It looks like he explains some of his reasoning in the middle here:
BECKY QUICK: All right, this next question comes from Jason (Plawner) in New Jersey. “As both a Berkshire and Occidental shareholder I was encouraged to see your investment in the company, but with passing weeks, it became evident that your investment facilitated Occidental management’s ability to avoid a shareholder vote on the Anadarko acquisition, a very shareholder unfriendly outcome.
“This deal proved to be irresponsible and expensive from an OXY perspective, and ultimately, very value destructive for OXY shareholders.
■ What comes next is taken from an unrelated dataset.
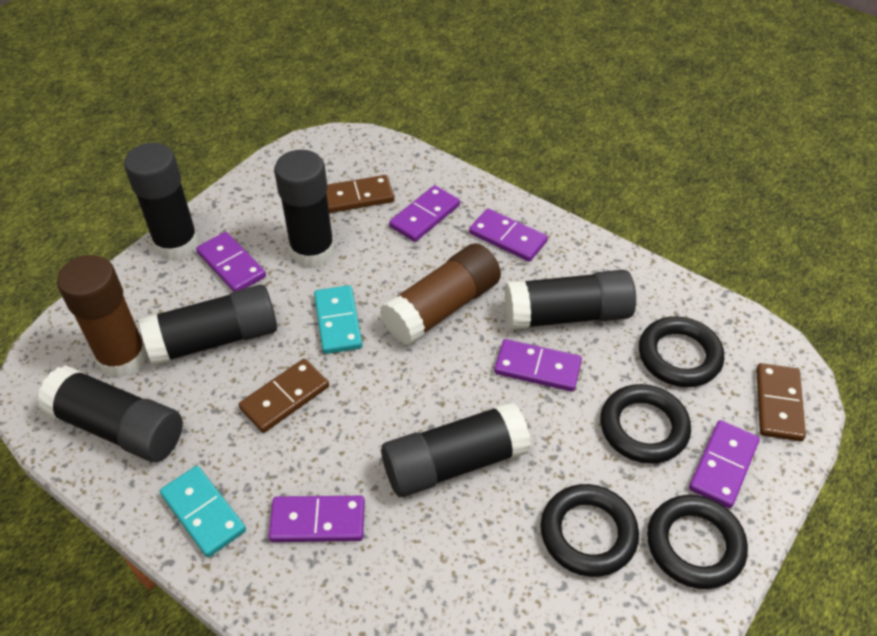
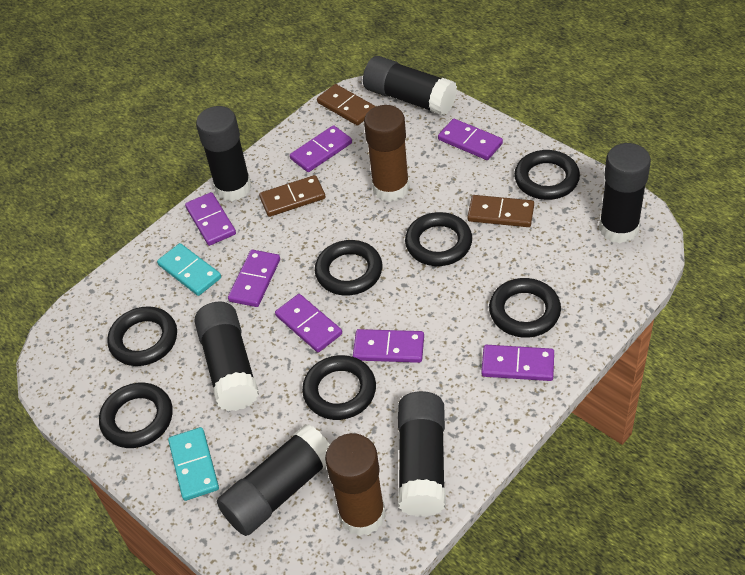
black ring: 4 -> 7
purple domino: 6 -> 7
In my view, it also permanently hurt Berkshire’s reputation in the marketplace.
“Please comment on this unfortunate outcome and tell me why OXY shareholders and other market observers shouldn’t feel this way.”
WARREN BUFFETT: Well, yeah. We said right from the beginning — although we didn’t certainly expect the degree of what’s happened — we said, essentially, when you buy into an oil — a huge oil production company — you know, how it works out is going to depend on the price of oil to a great extent.
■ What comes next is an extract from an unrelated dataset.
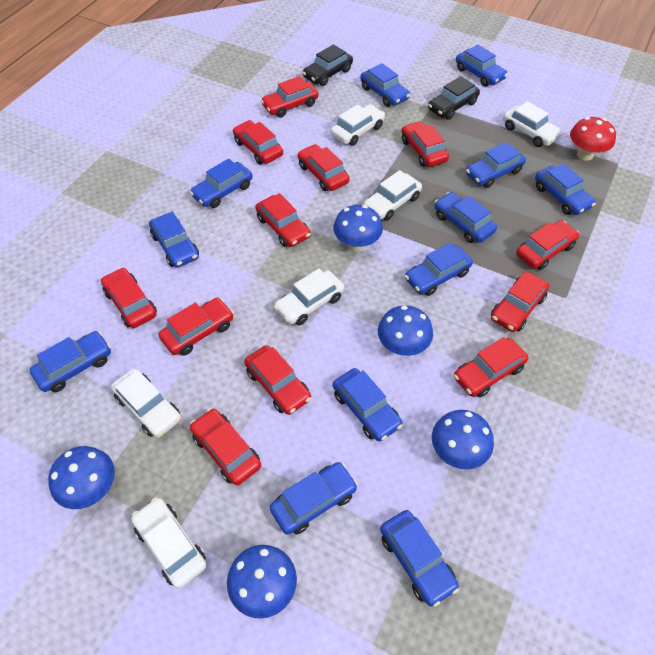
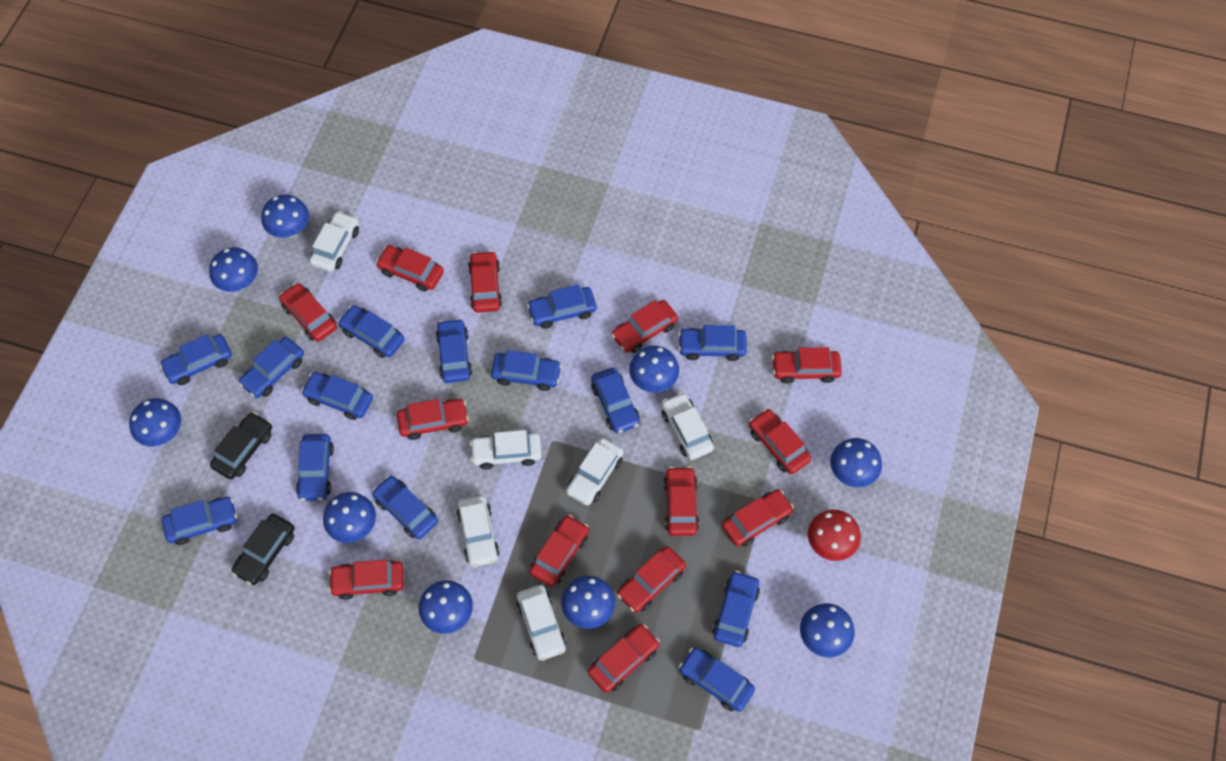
blue car: 12 -> 14
blue mushroom: 5 -> 9
red car: 12 -> 13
It’s not going to be your geological home runs or super mistakes or anything like that. It is a — it is a investment that depends on the price of oil. And, you know, I — when oil goes to minus $37 — (laughs) — it happened the other day for, I guess, it was the May contract. You know, that’s off the chart, and —
If you own oil, you should only own oil, if you expect these prices to go up significantly. I don’t know whether they’ll go up significantly or not. We’re in the transaction.
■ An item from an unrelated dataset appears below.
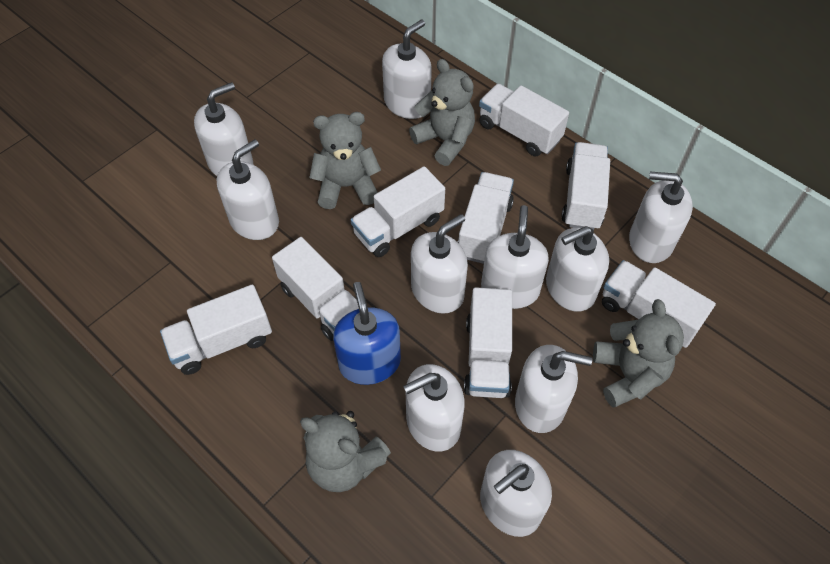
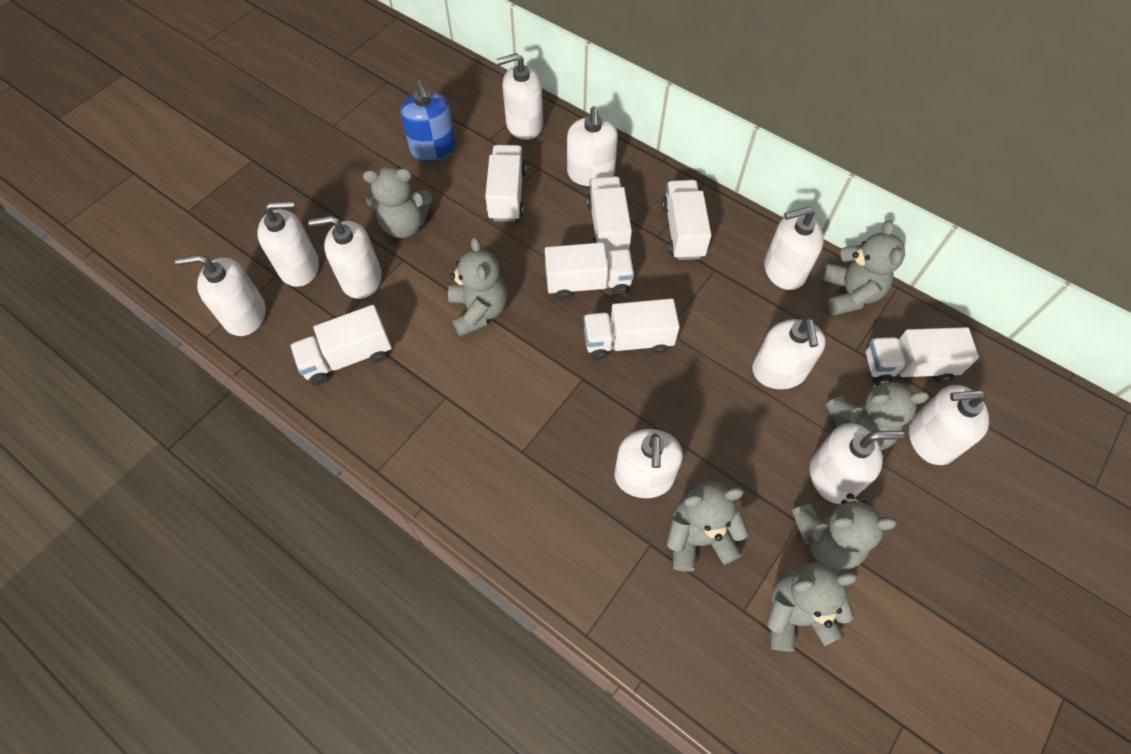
grey teddy bear: 4 -> 7
white truck: 8 -> 7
Our commitment was made on a Sunday when the management of Anadarko favored Chevron. And Chevron had a breakup fee of a billion dollars and the Occidental people had been working on it for several years.
And it was attractive at oil prices that then prevailed. And it doesn’t work, obviously — it doesn’t work at $20 a barrel — it certainly doesn’t work at minus $37 a barrel — but it doesn’t work at $20 a barrel.
And everything the oil companies have been doing, whether it’s Exxon or Occidental or anybody else, it doesn’t work at these oil prices.
That’s why oil production is going to go down a lot in the next few years, because it does not pay to drill now.
That’s happened at other times in the past. But the situation is, you know, you don’t know where you’re going to store the incremental barrel of oil, and oil demand is down dramatically, and for a while the Russians and the Saudis were trying to outdo each other in how much oil they could produce.
And when you’ve got too much in storage, it doesn’t work its way off that very fast.
Now, you will have production of oil go down in the United States significantly. It does not pay to drill in all kinds of formations that paid before, and it doesn’t pay — it doesn’t pay to have paid the price that oil was trading at in the ground a year or two ago.
And to that extent, if you’re an OXY shareholder, you know you’ve — or any shareholder in any oil producing company — you’ll join me in having made a mistake, so far, in terms of where oil prices went. And who knows where they go in the future.